Obiettivi della misura
L’obiettivo principale di questa misura sarebbe quello di incentivare il prolungamento della vita lavorativa nel settore pubblico, garantendo così la continuità del know-how e un efficace passaggio di consegne nelle amministrazioni pubbliche. La misura potrebbe anche contribuire a ridurre la spesa pensionistica e ad affrontare il problema dell’invecchiamento della popolazione.
Punti da chiarire
Non ci sono ancora dettagli precisi su come questa misura verrebbe implementata. Ad esempio, non è chiaro:
- se la permanenza in servizio oltre i 65 anni sarebbe soggetta a limiti di tempo o a valutazioni periodiche;
- se i dipendenti pubblici che scelgono di rimanere in servizio avrebbero diritto a particolari incentivi o benefici;
- come questa misura si integrerebbe con le altre misure di flessibilità in uscita dal lavoro, come Quota 103, Opzione Donna e Ape Sociale.
È probabile che il governo fornisca ulteriori dettagli su questa misura nel corso dei prossimi mesi, in vista della presentazione della Manovra 2025.
Chi farà i sacrifici di cui tanto si parla?
Ecco una panoramica dettagliata delle categorie di lavoratori che, secondo il dibattito politico in Italia, dovrebbero fare sacrifici per il bene del Paese, vediamo quali sono.
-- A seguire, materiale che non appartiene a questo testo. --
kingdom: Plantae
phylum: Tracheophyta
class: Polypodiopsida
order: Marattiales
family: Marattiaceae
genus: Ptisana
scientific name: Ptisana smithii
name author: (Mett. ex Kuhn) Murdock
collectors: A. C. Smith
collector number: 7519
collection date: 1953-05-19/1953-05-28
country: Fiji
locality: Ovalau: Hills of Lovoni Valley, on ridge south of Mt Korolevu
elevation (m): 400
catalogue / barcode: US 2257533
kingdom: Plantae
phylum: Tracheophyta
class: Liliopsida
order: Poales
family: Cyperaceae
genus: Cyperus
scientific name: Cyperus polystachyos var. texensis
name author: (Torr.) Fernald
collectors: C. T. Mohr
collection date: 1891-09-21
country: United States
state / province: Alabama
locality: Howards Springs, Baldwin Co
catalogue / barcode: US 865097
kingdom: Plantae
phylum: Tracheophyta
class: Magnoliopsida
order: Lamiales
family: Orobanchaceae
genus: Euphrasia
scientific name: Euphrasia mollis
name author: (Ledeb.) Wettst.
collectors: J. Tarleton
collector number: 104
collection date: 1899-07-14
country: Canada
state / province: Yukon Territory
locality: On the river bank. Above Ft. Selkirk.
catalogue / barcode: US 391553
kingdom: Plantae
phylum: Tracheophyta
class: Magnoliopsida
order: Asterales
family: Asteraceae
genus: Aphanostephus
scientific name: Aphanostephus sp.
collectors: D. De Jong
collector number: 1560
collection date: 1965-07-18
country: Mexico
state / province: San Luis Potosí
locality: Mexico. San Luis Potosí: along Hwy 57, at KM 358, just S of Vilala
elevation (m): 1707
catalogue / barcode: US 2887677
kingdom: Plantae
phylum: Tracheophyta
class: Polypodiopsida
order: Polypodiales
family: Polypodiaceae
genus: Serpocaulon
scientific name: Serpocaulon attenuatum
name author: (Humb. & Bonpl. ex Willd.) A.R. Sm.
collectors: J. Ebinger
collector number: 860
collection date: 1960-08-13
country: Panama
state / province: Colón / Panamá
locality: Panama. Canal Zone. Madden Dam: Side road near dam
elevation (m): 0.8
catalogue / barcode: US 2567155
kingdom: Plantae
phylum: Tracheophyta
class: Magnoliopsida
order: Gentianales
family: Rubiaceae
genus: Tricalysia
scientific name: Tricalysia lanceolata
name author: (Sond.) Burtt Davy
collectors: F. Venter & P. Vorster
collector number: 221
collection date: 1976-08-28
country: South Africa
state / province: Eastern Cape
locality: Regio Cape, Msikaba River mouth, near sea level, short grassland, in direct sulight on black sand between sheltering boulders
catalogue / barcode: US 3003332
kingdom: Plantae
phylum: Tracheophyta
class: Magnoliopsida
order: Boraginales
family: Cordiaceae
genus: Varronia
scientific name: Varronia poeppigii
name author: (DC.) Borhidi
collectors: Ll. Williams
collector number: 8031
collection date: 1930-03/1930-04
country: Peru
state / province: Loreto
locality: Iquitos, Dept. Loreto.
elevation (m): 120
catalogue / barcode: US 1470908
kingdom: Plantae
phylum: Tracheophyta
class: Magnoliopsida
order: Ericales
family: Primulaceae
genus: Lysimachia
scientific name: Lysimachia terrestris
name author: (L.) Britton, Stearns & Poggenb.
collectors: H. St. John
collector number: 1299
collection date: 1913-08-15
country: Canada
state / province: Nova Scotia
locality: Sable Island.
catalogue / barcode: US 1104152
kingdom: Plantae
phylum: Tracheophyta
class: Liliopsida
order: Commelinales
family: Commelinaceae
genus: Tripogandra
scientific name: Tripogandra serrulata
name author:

Categorie di lavoratori chiamate a sacrifici
Il dibattito politico sulla Legge di Bilancio 2025 si concentra su quali categorie di lavoratori dovrebbero contribuire maggiormente per risanare le casse dello Stato. Vediamo quelle che si intersecano con il discorso delle pensioni.
Pensionati
Nel dibattito politico si discute frequentemente della necessità che i pensionati contribuiscano al risanamento del bilancio pubblico. In particolare, si parla di pensionati che hanno beneficiato di aumenti inferiori all’inflazione negli ultimi anni. Alcune proposte, come l’aumento delle pensioni minime, potrebbero essere finanziate tramite un taglio alla perequazione dei trattamenti più alti, richiedendo quindi un sacrificio da parte di questa categoria di pensionati.
Operai
Gli operai, ma non è chiaro se riguarda anche i lavoratori con un reddito medio-basso, stanno già facendo sacrifici a causa dell’inflazione, che ha eroso il potere d’acquisto dei loro salari. La proposta di Matteo Salvini di non aumentare le tasse agli operai implica che altre categorie di lavoratori potrebbero dover contribuire maggiormente.
Lavoratori prossimi alla pensione
Il governo sta cercando di incentivare i lavoratori che hanno maturato i requisiti per la pensione anticipata a continuare a lavorare, proponendo misure come il Bonus Maroni. Questo richiederebbe un sacrificio da parte di questi lavoratori, che dovrebbero posticipare il pensionamento per contribuire alla sostenibilità del sistema previdenziale.
Dipendenti pubblici
Il governo sta valutando la possibilità di permettere ai dipendenti pubblici che hanno compiuto 65 anni e maturato i requisiti per la pensione anticipata di rimanere in servizio su base volontaria. Questo implicherebbe un sacrificio da parte di questi lavoratori, che dovrebbero posticipare il pensionamento per garantire la continuità del know-how e un efficace passaggio di consegne nelle amministrazioni pubbliche.
Il dibattito sulla ripartizione dei sacrifici
Il dibattito sulla ripartizione dei sacrifici è molto acceso. Alcune forze politiche sostengono che i sacrifici dovrebbero essere distribuiti in modo equo tra tutte le categorie di lavoratori, mentre altre ritengono che le categorie più abbienti dovrebbero contribuire maggiormente.
Il tema della giustizia sociale e della solidarietà intergenerazionale è centrale nel dibattito. Ci si interroga su chi debba sostenere il peso maggiore per garantire la sostenibilità del sistema previdenziale e la crescita economica del Paese.